Continuity: A loss function should be continuous, meaning that small changes in the input should result in small changes in the output. This allows the optimization algorithm to converge to a solution.
Boundedness: A loss function should be bounded, meaning that there should be a finite upper limit to the loss function’s value. This ensures that the optimization algorithm does not diverge to infinity.
Scale-invariant: A loss function should be scale-invariant, meaning that it should give the same result regardless of the scale of the input data. This allows the optimization algorithm to converge to the same solution regardless of the scale of the data.
Problem-specific: The loss function should be appropriate for the specific problem at hand, for example, for a regression problem, mean squared error is a good choice, while for a classification problem, cross-entropy loss function is a good choice.

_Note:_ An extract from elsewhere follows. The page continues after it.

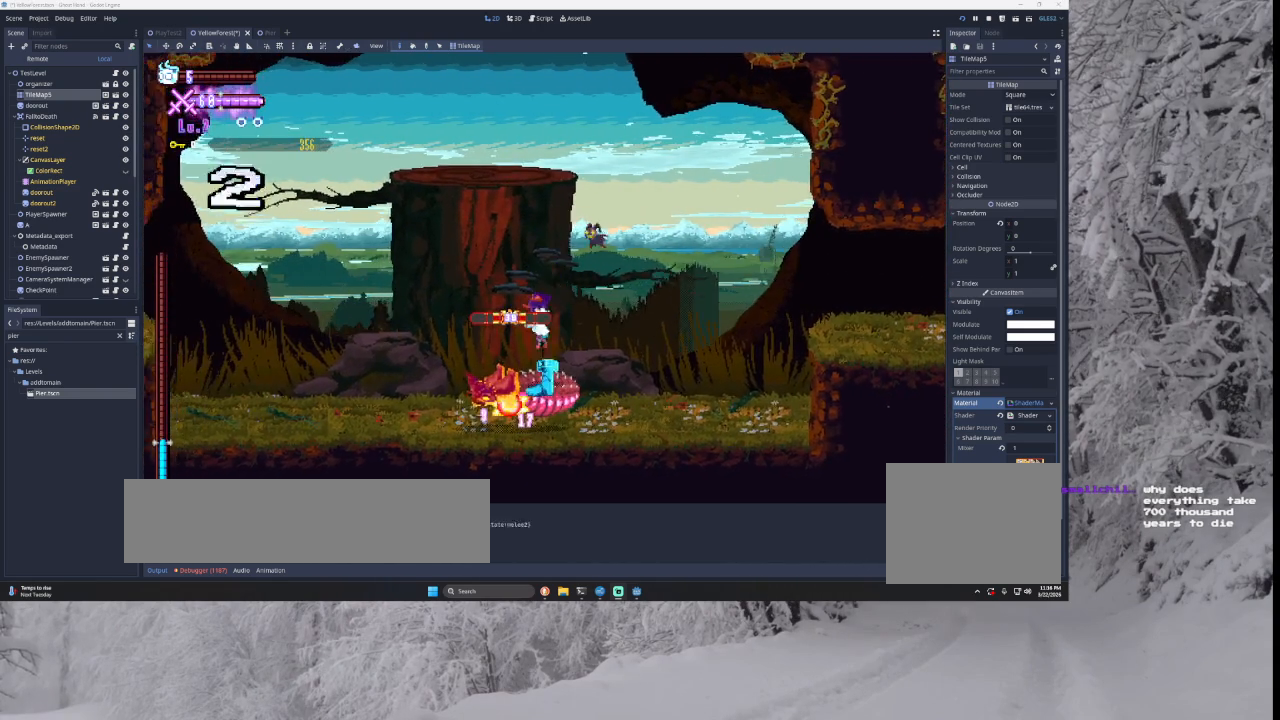
{"buttons": [], "left_stick": "right", "right_stick": "center", "events": []}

Loss function in regression

Mean squared error

$MSE = \frac{1}{n}\sum_{i=1}^{n}(y_{i} - \hat{y_{i}})^{2}$

Where y_i is the actual output and ŷ_i is the predicted output.
When the target distribution is gaussian.
Squaring makes errors more significant for large-magnitude errors.
Mostly the output layer has a single node and linear activation function.

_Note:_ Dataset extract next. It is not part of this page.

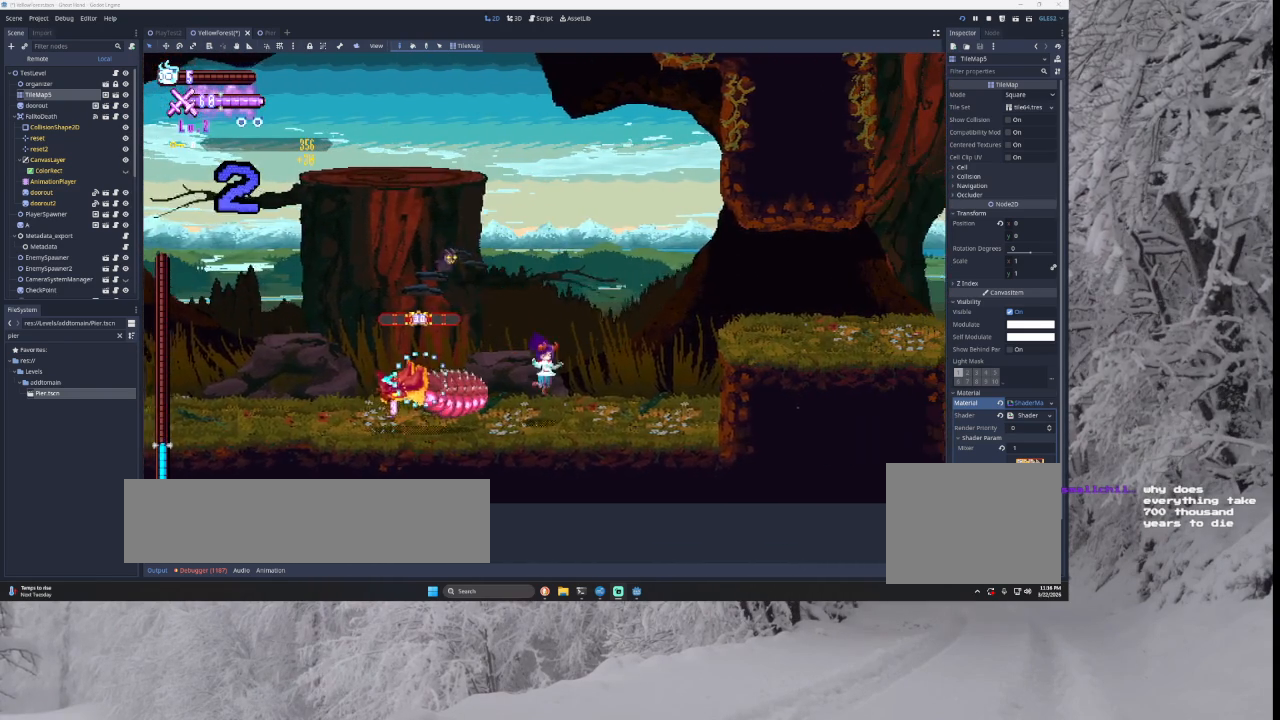
{"buttons": [], "left_stick": "right", "right_stick": "center", "events": []}
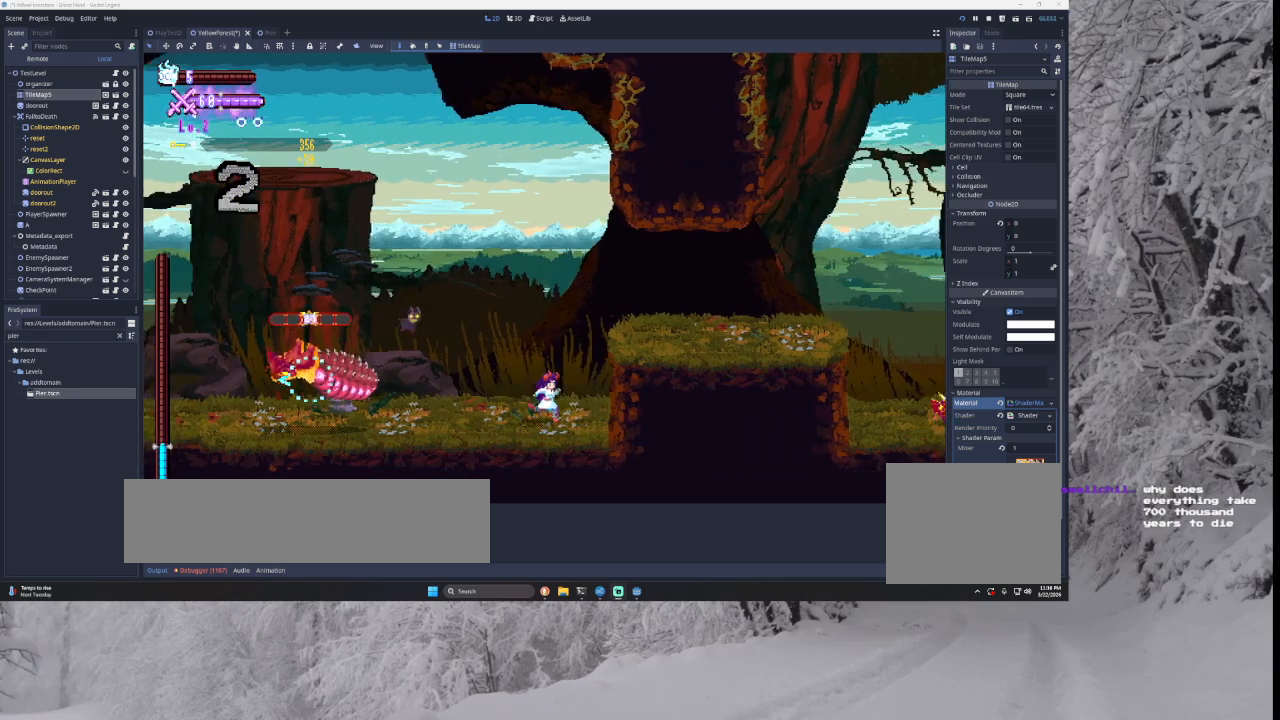
{"buttons": [], "left_stick": "left", "right_stick": "center", "events": [[100, "TRIANGLE", "down"], [200, "left_stick", "left"], [367, "TRIANGLE", "up"]]}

Mean squared logarithmic error

$MSLE = \frac{1}{n}\sum_{i=1}^{n}(log(y_{i} + 1) - log(\hat{y_{i}} + 1))^{2}$

When the target has a spread of values and while predicting a large value, we don’t want to punish the error with a square.
Since log has a negative value in the range (0, 1), we add 1 so that the range is (0, ∞)

Mean absolute error

$MSE = \frac{1}{n} \sum_{i=1}^{n} |y_{i} - \hat{y_{i}}|$

The distribution of the target is mostly gaussian with some outliers.

Loss function for Binary classification

Binary cross entropy loss

$BCE = -\frac{1}{n}\sum_{i=1}^{n}y_{i}log(\hat{y_{i}}) + (1 - y_{i})log(1 - \hat{y_{i}})$

This loss function is used when the output of a model is a probability between 0 and 1. Let’s break down and understand the cost function.

$Cost(y) =\begin{cases}-log(\hat{y_{i}})& \text{ if } y= 1\\-log(1 - \hat{y_{i}})& \text{ if } y= 0\end{cases}$

After plotting the cost function for both the values of y, observe that the cost is higher when predicted y is closer to 0 and actual y is closer to 1 and similarly when actual y = 0, the cost is high when prediction is close to 1.

Hinge loss

$hinge = \frac{1}{n} \sum_{i=1}^{n} max(0, 1-y.\hat{y})$

The hinge loss is commonly used in SVMs because it is a convex function, which makes it easy to optimize using gradient descent. It is also robust to outliers and is less sensitive to the choice of parameters than other loss functions, such as the mean squared error.

Hinge loss is also used in other machine learning models such as in deep learning to train models with large margin.

Let’s look at the graph and understand the function

This function is used when y ∈ {-1, 1}.